» Work order 1
Give the VLAN patch description again between "Signed-off-by: Jiri Pirko" and "insertions(+), 187 deletions(-)", inclusive, renaming "deletions" to "removals".
» Work order 2
Please write what comes next in the VLAN patch description, picking up after its final line.

Now there are 2 paths for rx vlan frames. When rx-vlan-hw-accel is
enabled, skb is untagged by NIC, vlan_tci is set and the skb gets into
vlan code in __netif_receive_skb - vlan_hwaccel_do_receive.

For non-rx-vlan-hw-accel however, tagged skb goes thru whole
__netif_receive_skb, it's untagged in ptype_base hander and reinjected

This incosistency is fixed by this patch. Vlan untagging happens early in
__netif_receive_skb so the rest of code (ptype_all handlers, rx_handlers)
see the skb like it was untagged by hw.

Signed-off-by: Jiri Pirko <jpirko@redhat.com>

v1->v2:
	remove "inline" from vlan_core.c functions

---
 include/linux/if_vlan.h |   10 ++-
 net/8021q/vlan.c        |    8 --
 net/8021q/vlan.h        |    2 -
 net/8021q/vlan_core.c   |   85 +++++++++++++++++++++++-
 net/8021q/vlan_dev.c    |  173 -----------------------------------------------
 net/core/dev.c          |    8 ++-
 6 files changed, 99 insertions(+), 187 deletions(-)

Dataset records:

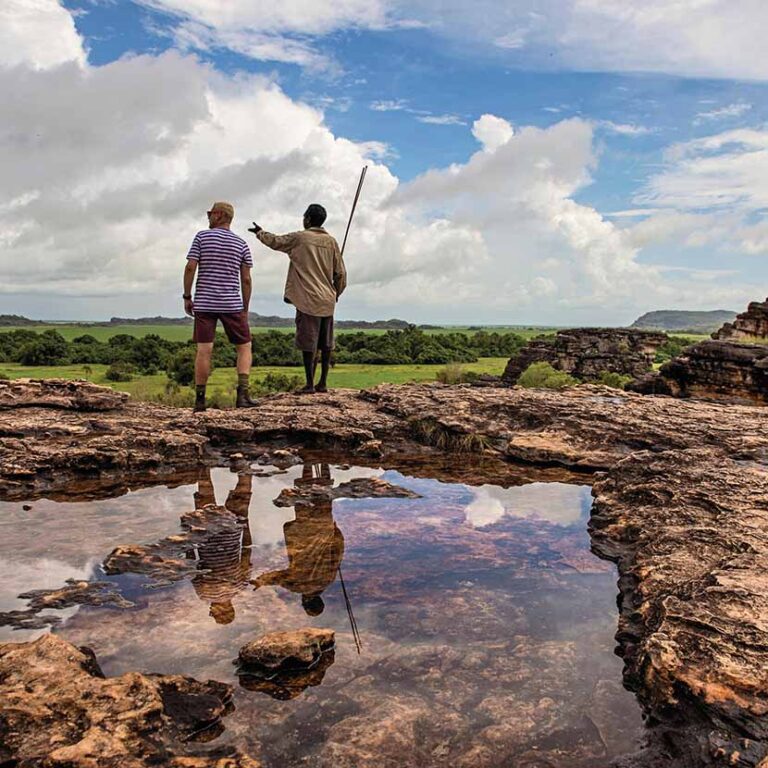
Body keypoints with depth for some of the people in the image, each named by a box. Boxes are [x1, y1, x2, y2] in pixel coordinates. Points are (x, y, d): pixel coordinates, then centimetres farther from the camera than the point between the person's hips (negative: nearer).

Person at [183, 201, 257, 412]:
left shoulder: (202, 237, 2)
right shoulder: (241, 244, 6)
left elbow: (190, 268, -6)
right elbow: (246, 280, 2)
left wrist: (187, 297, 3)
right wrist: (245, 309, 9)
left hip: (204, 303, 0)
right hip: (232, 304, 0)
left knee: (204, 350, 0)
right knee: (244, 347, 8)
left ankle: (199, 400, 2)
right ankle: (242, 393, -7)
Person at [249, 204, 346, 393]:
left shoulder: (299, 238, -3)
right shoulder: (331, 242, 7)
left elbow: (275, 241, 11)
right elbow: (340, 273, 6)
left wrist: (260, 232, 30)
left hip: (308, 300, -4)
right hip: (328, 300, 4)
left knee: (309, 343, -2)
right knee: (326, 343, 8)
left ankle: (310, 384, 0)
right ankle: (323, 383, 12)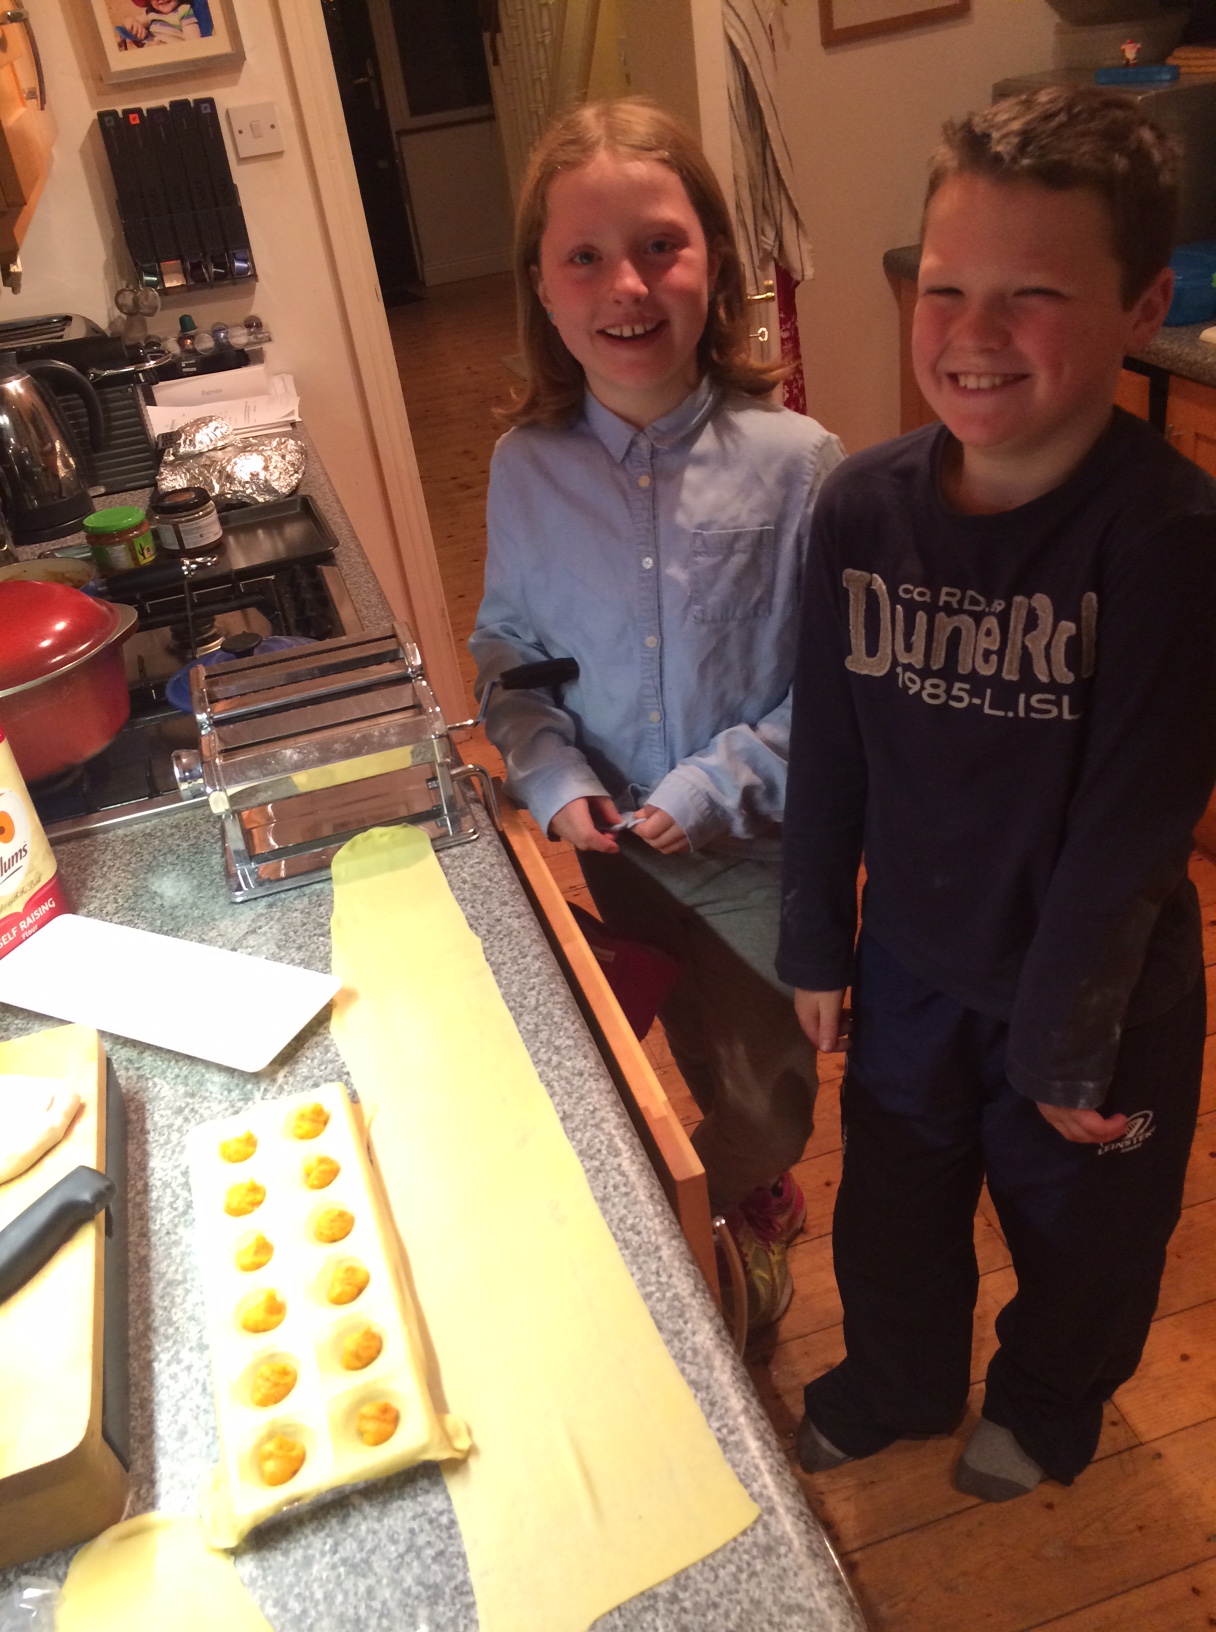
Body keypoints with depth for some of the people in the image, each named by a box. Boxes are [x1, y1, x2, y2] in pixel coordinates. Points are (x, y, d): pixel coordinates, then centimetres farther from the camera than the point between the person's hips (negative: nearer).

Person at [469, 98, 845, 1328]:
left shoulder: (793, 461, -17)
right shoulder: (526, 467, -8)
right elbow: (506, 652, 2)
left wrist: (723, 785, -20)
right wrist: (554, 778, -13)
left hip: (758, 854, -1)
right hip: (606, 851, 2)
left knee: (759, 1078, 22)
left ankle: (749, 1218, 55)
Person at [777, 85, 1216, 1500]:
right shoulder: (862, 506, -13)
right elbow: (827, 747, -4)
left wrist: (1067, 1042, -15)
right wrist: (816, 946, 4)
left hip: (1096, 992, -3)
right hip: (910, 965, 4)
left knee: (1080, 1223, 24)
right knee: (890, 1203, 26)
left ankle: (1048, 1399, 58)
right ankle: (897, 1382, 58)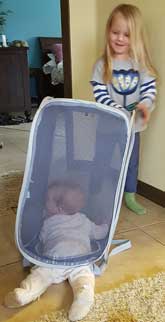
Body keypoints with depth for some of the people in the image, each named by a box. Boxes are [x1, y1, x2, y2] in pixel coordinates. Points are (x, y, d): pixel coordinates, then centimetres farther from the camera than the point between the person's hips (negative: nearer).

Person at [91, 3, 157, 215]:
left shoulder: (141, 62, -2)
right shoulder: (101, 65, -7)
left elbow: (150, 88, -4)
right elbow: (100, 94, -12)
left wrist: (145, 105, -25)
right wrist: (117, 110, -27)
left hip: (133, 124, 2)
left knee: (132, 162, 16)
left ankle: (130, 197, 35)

» Result 1
Signed-off-by: Jiri Pirko <jpirko@redhat.com>

v1->v2:
	remove "inline" from vlan_core.c functions

---
 include/linux/if_vlan.h |   10 ++-
 net/8021q/vlan.c        |    8 --
 net/8021q/vlan.h        |    2 -
 net/8021q/vlan_core.c   |   85 +++++++++++++++++++++++-
 net/8021q/vlan_dev.c    |  173 -----------------------------------------------
 net/core/dev.c          |    8 ++-
 6 files changed, 99 insertions(+), 187 removals(-)

» Result 2
diff --git a/include/linux/if_vlan.h b/include/linux/if_vlan.h
index 635e1fa..998b299 100644
--- a/include/linux/if_vlan.h
+++ b/include/linux/if_vlan.h
@@ -132,7 +132,8 @@ extern u16 vlan_dev_vlan_id(const struct net_device *dev);
 
 extern int __vlan_hwaccel_rx(struct sk_buff *skb, struct vlan_group *grp,
 			     u16 vlan_tci, int polling);
-extern bool vlan_hwaccel_do_receive(struct sk_buff **skb);
+extern bool vlan_do_receive(struct sk_buff **skb);
+extern struct sk_buff *vlan_untag(struct sk_buff *skb);
 extern gro_result_t
 vlan_gro_receive(struct napi_struct *napi, struct vlan_group *grp,
 		 unsigned int vlan_tci, struct sk_buff *skb);
@@ -166,13 +167,18 @@ static inline int __vlan_hwaccel_rx(struct sk_buff *skb, struct vlan_group *grp,
 	return NET_XMIT_SUCCESS;
 }
 
-static inline bool vlan_hwaccel_do_receive(struct sk_buff **skb)
+static inline bool vlan_do_receive(struct sk_buff **skb)
 {
 	if ((*skb)->vlan_tci & VLAN_VID_MASK)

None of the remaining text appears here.